If you have ever deployed an application to Kubernetes, even a simple one, you are probably familiar with deployments. A deployment describes the pods to run, how many of them to run and how they should be upgraded. That last point is especially important because the strategy you select has an impact on the availability of the deployment. A deployment supports the following two strategies:
- Recreate: all existing pods are killed and new ones are created; this obviously leads to some downtime
- RollingUpdate: pods are gradually replaced which means there is a period when old and new pods coexist; this can result in issues for stateful pods or if there is no backward compatibility
But what if you want to use other methods such as BlueGreen or Canary? Although you could do that with a custom approach that uses deployments, there are some solution that provide a more automated approach. Below, I discuss two of them briefly. Videos provide a more in depth look.
Argo Rollouts
One of the solutions out there is Argo Rollouts. It is very easy to use. If you want to start slowly, with BlueGreen deployments and manual approval for instance, Argo Rollouts is recommended. It has a nice kubectl plugin and integration with Argo CD, a GitOps solution.

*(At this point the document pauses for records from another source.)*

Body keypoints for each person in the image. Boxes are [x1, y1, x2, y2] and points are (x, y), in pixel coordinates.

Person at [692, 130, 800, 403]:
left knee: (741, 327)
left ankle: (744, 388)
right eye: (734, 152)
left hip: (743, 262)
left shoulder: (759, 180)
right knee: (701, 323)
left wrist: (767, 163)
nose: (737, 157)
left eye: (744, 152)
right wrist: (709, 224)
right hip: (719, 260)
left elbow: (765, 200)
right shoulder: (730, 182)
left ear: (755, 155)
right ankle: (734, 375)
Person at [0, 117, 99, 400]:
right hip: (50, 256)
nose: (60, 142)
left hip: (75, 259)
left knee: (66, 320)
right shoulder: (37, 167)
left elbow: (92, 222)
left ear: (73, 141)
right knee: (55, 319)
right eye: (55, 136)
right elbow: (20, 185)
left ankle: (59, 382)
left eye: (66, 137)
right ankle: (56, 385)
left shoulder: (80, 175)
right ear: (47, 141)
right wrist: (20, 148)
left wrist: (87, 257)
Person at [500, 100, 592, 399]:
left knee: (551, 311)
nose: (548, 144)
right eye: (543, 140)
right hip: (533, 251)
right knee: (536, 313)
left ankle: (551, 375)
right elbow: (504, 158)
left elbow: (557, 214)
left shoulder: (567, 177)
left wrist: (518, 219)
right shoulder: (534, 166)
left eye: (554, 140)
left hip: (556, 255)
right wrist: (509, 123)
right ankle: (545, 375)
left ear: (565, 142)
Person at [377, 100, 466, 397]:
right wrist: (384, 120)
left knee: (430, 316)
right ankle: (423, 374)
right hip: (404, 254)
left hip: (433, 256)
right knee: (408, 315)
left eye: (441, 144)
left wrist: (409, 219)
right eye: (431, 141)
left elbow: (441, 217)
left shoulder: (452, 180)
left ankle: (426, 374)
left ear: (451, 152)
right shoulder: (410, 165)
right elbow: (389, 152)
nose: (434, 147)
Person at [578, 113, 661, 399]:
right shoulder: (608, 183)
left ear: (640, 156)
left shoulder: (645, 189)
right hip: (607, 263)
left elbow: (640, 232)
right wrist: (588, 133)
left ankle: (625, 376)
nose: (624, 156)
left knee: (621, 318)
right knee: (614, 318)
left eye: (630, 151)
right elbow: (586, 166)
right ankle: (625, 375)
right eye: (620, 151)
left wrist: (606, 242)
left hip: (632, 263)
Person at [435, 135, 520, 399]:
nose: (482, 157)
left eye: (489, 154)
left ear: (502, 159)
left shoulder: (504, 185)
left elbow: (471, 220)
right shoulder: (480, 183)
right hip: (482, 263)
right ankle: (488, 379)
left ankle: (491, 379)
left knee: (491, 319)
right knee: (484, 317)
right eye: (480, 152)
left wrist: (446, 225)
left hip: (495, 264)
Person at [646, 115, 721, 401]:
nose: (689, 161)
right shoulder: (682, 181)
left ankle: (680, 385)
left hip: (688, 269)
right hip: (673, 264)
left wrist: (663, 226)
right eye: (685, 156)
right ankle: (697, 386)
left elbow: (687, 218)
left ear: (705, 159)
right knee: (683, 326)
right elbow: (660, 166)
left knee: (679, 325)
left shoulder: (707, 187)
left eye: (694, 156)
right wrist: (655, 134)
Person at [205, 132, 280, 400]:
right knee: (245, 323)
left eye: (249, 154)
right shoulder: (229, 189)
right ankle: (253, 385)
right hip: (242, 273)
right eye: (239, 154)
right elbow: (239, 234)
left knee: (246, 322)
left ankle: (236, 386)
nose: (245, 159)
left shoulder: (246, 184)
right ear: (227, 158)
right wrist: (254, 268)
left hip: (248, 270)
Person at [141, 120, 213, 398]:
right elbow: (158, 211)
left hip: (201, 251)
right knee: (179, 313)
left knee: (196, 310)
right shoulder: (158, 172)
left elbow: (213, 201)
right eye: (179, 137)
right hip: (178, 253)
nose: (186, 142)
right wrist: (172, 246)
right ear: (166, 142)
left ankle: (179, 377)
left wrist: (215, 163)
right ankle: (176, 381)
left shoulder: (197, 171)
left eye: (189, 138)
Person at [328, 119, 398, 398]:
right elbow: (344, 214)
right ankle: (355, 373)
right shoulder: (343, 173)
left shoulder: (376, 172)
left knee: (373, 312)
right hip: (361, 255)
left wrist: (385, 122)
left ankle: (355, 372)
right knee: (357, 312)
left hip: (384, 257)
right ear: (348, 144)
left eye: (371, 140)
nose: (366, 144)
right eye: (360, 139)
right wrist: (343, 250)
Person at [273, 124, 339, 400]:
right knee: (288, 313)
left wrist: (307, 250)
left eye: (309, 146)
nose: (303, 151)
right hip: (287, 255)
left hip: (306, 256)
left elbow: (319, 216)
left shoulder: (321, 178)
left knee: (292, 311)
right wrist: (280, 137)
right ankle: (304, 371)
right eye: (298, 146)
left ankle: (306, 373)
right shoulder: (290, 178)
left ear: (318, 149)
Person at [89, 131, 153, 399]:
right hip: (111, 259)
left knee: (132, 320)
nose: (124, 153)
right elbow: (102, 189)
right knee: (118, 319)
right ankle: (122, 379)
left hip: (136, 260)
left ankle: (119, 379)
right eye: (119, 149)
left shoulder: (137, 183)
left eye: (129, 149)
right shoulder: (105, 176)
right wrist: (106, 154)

The following video demonstrates BlueGreen deployments:
This video discusses a canary deployment with Argo Rollouts albeit a simple one without metric analysis:
This video shows the integration between Argo Rollouts and Argo CD:
One thing to note is that, instead of a deployment, you will create a rollout object. It is easy to convert an existing deployment into a rollout. Other tools such as Flagger (see below), provide their functionality on top of an existing deployment.
For traffic splitting and metrics analysis, Argo Rollouts does not support Linkerd. More information about traffic splitting and management can be found here.
Flagger
Flagger, by Weaveworks, is another solution that provides BlueGreen and Canary deployment support to Kubernetes. In the video below, I demonstrate the basic look and feel of doing a canary deployment that includes metric analysis. Linkerd is used for gradual traffic shifting to the canary based on the built-in success rate metric of Linkerd:
If you want to get started with canary releases and easy traffic splitting and metrics, I suggest using the Flagger and Linkerd combination. This is based simply on the fact that Linkerd is much easier to install and use than Istio. Argo Rollouts in combination with Istio and Prometheus could be used to achieve exactly the same result.
Which one to use?
If you just want BlueGreen deployments with manual approvals, I would suggest using Argo Rollouts. When you integrate it with Argo CD, you can even use the Argo CD UI to promote your deployment. If you are comfortable with Istio and Prometheus, you can go a step further and add metrics analysis to automatically progress your deployment. You can also use a simple Kubernetes job to validate your deployment. Also, note that other metrics providers are supported.
Flagger supports more options for traffic splitting and metrics, due to its support for both Linkerd and Istio. Because Linkerd is so easy to use, Flagger is simpler to get started with canary releases and metrics analysis.